> TASK REQUIREMENTS: Copy the following data verbatim, starting at the beginning of the data and ending at the line containing "exposure: black level correction 0, exposure", with both ends included.

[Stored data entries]
—————
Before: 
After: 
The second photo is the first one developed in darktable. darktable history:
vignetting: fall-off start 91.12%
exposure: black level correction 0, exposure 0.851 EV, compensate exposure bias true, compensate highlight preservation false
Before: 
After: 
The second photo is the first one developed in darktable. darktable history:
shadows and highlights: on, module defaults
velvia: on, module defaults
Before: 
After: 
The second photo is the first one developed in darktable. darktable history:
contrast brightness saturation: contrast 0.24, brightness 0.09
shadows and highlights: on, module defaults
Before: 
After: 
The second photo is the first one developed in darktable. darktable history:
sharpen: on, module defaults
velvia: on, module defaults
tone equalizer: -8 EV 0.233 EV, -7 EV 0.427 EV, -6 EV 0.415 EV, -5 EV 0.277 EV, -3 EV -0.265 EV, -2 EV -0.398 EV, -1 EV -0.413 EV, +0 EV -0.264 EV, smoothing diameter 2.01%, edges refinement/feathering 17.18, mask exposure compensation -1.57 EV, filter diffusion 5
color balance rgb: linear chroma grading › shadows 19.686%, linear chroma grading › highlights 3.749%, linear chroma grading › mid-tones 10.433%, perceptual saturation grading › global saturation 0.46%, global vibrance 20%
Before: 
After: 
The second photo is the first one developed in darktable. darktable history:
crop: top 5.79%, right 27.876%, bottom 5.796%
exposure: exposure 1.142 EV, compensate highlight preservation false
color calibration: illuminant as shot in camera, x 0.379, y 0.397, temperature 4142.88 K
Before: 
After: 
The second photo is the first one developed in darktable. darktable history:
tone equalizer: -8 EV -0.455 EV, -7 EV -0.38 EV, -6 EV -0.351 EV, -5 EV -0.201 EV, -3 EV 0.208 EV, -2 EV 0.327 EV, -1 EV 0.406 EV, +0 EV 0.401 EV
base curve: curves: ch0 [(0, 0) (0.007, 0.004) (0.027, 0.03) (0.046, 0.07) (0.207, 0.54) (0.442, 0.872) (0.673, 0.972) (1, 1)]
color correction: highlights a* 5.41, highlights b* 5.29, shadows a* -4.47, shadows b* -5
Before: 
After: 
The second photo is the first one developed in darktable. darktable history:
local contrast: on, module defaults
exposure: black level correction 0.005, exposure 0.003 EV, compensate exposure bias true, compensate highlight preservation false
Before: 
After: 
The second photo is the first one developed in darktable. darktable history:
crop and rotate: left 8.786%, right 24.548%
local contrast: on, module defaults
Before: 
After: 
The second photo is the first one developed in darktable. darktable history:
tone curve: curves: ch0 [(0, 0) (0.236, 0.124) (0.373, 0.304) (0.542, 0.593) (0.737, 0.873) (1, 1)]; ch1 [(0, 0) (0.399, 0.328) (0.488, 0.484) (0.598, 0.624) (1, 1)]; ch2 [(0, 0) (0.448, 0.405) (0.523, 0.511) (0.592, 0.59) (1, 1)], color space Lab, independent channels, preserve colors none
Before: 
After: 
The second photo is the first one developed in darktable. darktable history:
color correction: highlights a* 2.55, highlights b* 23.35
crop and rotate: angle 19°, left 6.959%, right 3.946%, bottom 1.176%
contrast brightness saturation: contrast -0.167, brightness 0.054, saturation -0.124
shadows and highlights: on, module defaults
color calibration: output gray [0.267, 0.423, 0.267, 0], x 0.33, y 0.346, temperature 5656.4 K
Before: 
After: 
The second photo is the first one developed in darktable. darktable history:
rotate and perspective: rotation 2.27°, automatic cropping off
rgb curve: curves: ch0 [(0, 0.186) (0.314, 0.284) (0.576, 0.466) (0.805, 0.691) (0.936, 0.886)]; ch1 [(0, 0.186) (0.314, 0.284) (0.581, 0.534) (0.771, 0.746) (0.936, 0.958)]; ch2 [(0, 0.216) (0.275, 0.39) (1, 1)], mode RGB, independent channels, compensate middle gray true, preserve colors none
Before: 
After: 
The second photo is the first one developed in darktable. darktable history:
—————
> EXERCISE ANSWER:
Before: 
After: 
The second photo is the first one developed in darktable. darktable history:
vignetting: fall-off start 91.12%
exposure: black level correction 0, exposure 0.851 EV, compensate exposure bias true, compensate highlight preservation false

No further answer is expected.